Ainda que contrarie os acontecimentos dos quadrinhos – e é importante lembrar que nem todos os acertos das HQs se darão novamente em tela –, Okoye (Danai Gurira) parecia a melhor solução para todos os problemas envolvendo o manto de Pantera Negra. Shuri é querida e forte dentro da realidade de cientista genial que nos apresentaram. Por sua vez, Okoye apresenta carisma, força e presença que a credenciariam para levar o legado adiante.
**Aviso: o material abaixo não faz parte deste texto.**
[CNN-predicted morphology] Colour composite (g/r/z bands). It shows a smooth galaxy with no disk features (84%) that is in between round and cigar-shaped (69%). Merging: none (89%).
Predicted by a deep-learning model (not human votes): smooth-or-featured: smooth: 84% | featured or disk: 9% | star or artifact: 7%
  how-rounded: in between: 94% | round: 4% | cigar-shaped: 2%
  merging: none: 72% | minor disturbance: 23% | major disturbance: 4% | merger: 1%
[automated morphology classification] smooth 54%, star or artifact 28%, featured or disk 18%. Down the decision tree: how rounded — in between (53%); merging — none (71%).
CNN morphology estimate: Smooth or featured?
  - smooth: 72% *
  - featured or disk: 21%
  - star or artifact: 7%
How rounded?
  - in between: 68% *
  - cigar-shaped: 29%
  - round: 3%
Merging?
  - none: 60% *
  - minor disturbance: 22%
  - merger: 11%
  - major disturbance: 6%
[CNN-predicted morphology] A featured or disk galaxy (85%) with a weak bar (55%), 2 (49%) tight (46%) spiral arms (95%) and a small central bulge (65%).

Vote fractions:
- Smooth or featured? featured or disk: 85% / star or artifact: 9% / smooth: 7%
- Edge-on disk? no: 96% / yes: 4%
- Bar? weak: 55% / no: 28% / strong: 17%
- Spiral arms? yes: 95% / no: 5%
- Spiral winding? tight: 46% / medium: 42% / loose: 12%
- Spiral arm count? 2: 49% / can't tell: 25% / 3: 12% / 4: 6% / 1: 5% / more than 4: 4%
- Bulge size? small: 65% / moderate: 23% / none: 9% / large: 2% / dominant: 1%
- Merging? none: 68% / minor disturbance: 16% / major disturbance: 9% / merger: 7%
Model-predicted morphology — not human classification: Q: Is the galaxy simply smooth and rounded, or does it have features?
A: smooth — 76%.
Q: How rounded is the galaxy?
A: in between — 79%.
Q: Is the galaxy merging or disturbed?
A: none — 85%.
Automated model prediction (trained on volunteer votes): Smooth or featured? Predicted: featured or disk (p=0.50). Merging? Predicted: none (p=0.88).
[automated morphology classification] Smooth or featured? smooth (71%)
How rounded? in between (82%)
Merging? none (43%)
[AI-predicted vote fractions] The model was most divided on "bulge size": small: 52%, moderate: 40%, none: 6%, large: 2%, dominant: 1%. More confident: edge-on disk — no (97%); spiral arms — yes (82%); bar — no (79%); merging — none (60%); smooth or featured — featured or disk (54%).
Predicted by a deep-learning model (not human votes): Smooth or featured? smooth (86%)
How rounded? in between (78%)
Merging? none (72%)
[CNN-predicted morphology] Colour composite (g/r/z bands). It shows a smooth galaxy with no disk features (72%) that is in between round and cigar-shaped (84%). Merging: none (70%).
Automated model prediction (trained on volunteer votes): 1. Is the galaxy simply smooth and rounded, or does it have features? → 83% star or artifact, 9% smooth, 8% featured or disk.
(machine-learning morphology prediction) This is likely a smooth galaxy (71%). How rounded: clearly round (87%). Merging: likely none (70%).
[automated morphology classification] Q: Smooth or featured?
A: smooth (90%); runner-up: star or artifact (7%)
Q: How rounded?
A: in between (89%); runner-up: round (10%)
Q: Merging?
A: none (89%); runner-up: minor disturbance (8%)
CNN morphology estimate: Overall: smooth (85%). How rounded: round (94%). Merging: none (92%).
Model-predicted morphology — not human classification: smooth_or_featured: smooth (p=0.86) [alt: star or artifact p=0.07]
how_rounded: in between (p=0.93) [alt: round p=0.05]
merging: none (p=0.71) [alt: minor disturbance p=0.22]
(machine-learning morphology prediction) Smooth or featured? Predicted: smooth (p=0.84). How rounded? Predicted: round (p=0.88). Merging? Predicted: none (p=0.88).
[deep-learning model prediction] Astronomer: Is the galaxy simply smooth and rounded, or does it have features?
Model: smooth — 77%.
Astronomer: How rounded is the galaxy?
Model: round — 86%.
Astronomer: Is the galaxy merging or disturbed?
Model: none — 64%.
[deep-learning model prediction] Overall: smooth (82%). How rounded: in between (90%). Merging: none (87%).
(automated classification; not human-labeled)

Em meio a tudo isso, a adição de Riri Williams pareceu desnecessária. A “Coração de Ferro” foi praticamente retratada como superior a Tony Stark (Robert Downey Jr), com criações extraordinárias que nem mesmo seu mentor conseguiu em um curto espaço de tempo. Pareceu ter entrado ali mais com a intenção de fazê-la merecer sua já confirmada série.
“Pantera Negra: Wakanda Para Sempre” encerra a péssima fase 4 da Marvel sem mudar o cenário colocado por muitas das obras antecessoras. Faltou entendimento de que a melhor homenagem a ser feita para Boseman seria a execução de um grande filme, cuja preocupação principal não fosse arrancar lágrimas.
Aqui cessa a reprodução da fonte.